The Greenbelt Option
One
option for FETCA would be to pull the plug on the 241 South
immediately, enforce the cancellation clause of their bailout agreement
with the SJC/73, and start planning for a different future. Combined
with some belt-tightening at TCA headquarters as the armies of lawyers,
flacks, and consultants are sent packing, this should free up enough
money for the FETCA to lower tolls and focus on a new end-game that
would require less construction money, address real South County
problems, and accelerate the date when the toll roads become free.
Ironically, the best opportunity for both agencies may come from the alternative Beltway plan
that has been proposed by toll road opponents. This is a fascinating
alternative, developed by activists with active input from traffic
engineering professionals that offers real hope in addressing the real
traffic problems of the south-county cities. An east-west connection
joins the 73 to the 241, and takes some of the traffic off of local
roads.
Will this work, either financially or practically? It's hard to tell
without study, but it may be time to take a close look at this
alternative.
A Realistic Plan for Widening I-5
To actually relieve congestion on the I-5 corridor, the Beltway
proponents also recommend that state and regional planners, without any
involvement from TCA, start planning to augment the capacity of the 5
through San Clemente.
From a letter to the governator:
As members of the stakeholders committee to the South Orange County
Major Investment Study by the OC Transportation Authority, we assert
that significant and irreversible environmental effects from this road
extension do not justify its questionable utility to the overall
transportation network. Studies done by Smart Mobility, Inc. and other
traffic engineers illustrate that improvement of I-5 with a
community-sensitive design would reduce right-of-way impacts. And in
any event, considering the growth of intra-regional traffic, this
freeway corridor must be upgraded, smoothing out the curves and grade
changes, providing room to underground the LOS-SAN rail corridor so
necessary to goods and human movement for the coming decades.
Despite TCA disinformation, an augmented I-5 plan uses exactly the
same types of concepts that are a precondition for the OCTA's widening
the 405 from Euclid to the 605, and follow the practices safely used in
every major urban area. Instead of starting with the standard expansive
Caltrans designs that were developed when raw land was dirt cheap, you
begin by examining your existing right-of-way and figuring out how to
squeeze the most capacity into that space without sacrificing safety.
There are dozens of tricks that highway engineers have used in other
urban areas - different styles of interchanges, narrower shoulders and
breakdown lanes, some lanes 11 feet wide instead of 12, barriers
between lanes instead of wide separations, shifting the centerline of
the freeway slightly, cheating a little on the adjoining frontage
roads, allowing less room for landscaping.
Changing Attitudes
Admitting defeat for the 241 extension will not be easy for
Orange County Republicans.

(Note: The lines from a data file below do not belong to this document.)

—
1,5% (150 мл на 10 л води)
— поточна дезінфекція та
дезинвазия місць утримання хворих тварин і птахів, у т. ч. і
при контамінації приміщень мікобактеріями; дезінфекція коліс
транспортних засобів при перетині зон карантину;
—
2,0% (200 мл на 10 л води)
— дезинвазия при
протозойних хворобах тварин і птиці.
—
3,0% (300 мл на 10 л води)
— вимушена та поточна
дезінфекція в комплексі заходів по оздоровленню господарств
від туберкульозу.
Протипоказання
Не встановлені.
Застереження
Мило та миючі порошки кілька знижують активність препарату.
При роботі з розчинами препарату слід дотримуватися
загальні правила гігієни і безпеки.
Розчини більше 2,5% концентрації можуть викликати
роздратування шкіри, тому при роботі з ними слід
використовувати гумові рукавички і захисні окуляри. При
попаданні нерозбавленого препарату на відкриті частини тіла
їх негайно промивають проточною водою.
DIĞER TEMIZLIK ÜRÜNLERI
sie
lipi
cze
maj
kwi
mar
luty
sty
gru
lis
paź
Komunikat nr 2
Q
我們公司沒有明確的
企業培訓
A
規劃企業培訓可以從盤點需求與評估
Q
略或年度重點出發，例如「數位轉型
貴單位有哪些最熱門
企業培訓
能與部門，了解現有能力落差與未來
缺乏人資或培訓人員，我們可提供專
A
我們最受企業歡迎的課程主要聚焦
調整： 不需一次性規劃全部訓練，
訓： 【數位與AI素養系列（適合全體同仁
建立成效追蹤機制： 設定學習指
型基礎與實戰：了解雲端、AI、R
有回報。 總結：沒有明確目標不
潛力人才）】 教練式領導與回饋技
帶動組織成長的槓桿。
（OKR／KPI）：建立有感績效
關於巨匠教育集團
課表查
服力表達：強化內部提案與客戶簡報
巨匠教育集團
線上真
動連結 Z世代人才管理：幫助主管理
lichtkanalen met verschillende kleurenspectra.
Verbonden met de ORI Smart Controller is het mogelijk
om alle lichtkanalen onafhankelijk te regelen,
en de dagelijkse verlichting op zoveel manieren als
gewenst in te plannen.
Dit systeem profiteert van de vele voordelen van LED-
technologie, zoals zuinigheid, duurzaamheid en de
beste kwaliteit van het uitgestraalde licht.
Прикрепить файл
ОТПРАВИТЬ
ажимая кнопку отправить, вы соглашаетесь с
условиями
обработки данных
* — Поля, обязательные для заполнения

Their aggressive anti-tax posture in the
state and Federal legislature only works if they aren't reliant on
compromises that might bring infrastructure money back into Orange
County. As long as South County Republicans could count on
privatization of the toll roads, they had far less incentive to
compromise on any other issues with Democrats from the rest of the
state. If the toll roads experiment collapses, and the system is shown
to have been as fraudulent as the rest of the kleptocratic agenda of
the Reagan and Bush years, then Republicans might need to come to the
table on all of the issues, especially revenue enhancement.
As one toll-road opponent told me, following this story has
been about following the intellectual history of the country, through
this window on the machinations of the people who led the early Reagan
revolution. The hollowing out of America, the savage attacks on
government per se, the idea that public goods could be privatized and
piratized, came as much as anywhere from Orange County.
And the death of the toll roads may be our signal that hope and
change are on the way, even here, even now, even in Orange County.